**To do**
Write each line of the records as a string in a single JSON list, one string per line, with blank lines left out.
· · · ·
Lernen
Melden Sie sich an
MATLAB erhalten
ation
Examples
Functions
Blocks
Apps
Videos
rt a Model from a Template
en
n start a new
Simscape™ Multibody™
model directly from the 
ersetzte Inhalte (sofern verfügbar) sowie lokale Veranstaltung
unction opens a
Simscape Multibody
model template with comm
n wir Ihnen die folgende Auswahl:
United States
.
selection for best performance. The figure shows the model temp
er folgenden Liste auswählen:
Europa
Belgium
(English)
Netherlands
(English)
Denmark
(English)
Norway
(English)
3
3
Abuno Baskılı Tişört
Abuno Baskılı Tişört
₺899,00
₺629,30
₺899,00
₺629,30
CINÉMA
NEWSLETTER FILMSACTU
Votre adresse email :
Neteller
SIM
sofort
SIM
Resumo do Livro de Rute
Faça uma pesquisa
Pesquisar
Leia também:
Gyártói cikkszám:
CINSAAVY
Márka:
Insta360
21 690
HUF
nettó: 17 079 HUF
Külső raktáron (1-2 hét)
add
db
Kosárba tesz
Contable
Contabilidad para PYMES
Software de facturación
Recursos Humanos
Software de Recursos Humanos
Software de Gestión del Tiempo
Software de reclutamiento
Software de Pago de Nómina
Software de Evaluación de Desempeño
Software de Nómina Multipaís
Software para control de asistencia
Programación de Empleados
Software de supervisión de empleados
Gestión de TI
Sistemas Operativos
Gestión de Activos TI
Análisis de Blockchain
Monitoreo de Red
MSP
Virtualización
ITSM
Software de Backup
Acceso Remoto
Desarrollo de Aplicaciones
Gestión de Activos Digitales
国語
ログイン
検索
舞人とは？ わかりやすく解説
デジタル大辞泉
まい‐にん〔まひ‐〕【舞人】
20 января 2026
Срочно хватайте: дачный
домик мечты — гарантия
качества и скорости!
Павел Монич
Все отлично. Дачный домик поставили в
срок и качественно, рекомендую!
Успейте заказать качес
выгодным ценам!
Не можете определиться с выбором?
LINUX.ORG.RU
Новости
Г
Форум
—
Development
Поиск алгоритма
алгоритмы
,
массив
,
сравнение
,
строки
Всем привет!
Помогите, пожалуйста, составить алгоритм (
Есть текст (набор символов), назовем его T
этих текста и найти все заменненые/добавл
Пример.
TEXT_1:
· · · ·
**Output**
[
  "Lernen",
  "Melden Sie sich an",
  "MATLAB erhalten",
  "ation",
  "Examples",
  "Functions",
  "Blocks",
  "Apps",
  "Videos",
  "rt a Model from a Template",
  "en",
  "n start a new",
  "Simscape™ Multibody™",
  "model directly from the ",
  "ersetzte Inhalte (sofern verfügbar) sowie lokale Veranstaltung",
  "unction opens a",
  "Simscape Multibody",
  "model template with comm",
  "n wir Ihnen die folgende Auswahl:",
  "United States",
  ".",
  "selection for best performance. The figure shows the model temp",
  "er folgenden Liste auswählen:",
  "Europa",
  "Belgium",
  "(English)",
  "Netherlands",
  "(English)",
  "Denmark",
  "(English)",
  "Norway",
  "(English)",
  "3",
  "3",
  "Abuno Baskılı Tişört",
  "Abuno Baskılı Tişört",
  "₺899,00",
  "₺629,30",
  "₺899,00",
  "₺629,30",
  "CINÉMA",
  "NEWSLETTER FILMSACTU",
  "Votre adresse email :",
  "Neteller",
  "SIM",
  "sofort",
  "SIM",
  "Resumo do Livro de Rute",
  "Faça uma pesquisa",
  "Pesquisar",
  "Leia também:",
  "Gyártói cikkszám:",
  "CINSAAVY",
  "Márka:",
  "Insta360",
  "21 690",
  "HUF",
  "nettó: 17 079 HUF",
  "Külső raktáron (1-2 hét)",
  "add",
  "db",
  "Kosárba tesz",
  "Contable",
  "Contabilidad para PYMES",
  "Software de facturación",
  "Recursos Humanos",
  "Software de Recursos Humanos",
  "Software de Gestión del Tiempo",
  "Software de reclutamiento",
  "Software de Pago de Nómina",
  "Software de Evaluación de Desempeño",
  "Software de Nómina Multipaís",
  "Software para control de asistencia",
  "Programación de Empleados",
  "Software de supervisión de empleados",
  "Gestión de TI",
  "Sistemas Operativos",
  "Gestión de Activos TI",
  "Análisis de Blockchain",
  "Monitoreo de Red",
  "MSP",
  "Virtualización",
  "ITSM",
  "Software de Backup",
  "Acceso Remoto",
  "Desarrollo de Aplicaciones",
  "Gestión de Activos Digitales",
  "国語",
  "ログイン",
  "検索",
  "舞人とは？ わかりやすく解説",
  "デジタル大辞泉",
  "まい‐にん〔まひ‐〕【舞人】",
  "20 января 2026",
  "Срочно хватайте: дачный",
  "домик мечты — гарантия",
  "качества и скорости!",
  "Павел Монич",
  "Все отлично. Дачный домик поставили в",
  "срок и качественно, рекомендую!",
  "Успейте заказать качес",
  "выгодным ценам!",
  "Не можете определиться с выбором?",
  "LINUX.ORG.RU",
  "Новости",
  "Г",
  "Форум",
  "—",
  "Development",
  "Поиск алгоритма",
  "алгоритмы",
  ",",
  "массив",
  ",",
  "сравнение",
  ",",
  "строки",
  "Всем привет!",
  "Помогите, пожалуйста, составить алгоритм (",
  "Есть текст (набор символов), назовем его T",
  "этих текста и найти все заменненые/добавл",
  "Пример.",
  "TEXT_1:"
]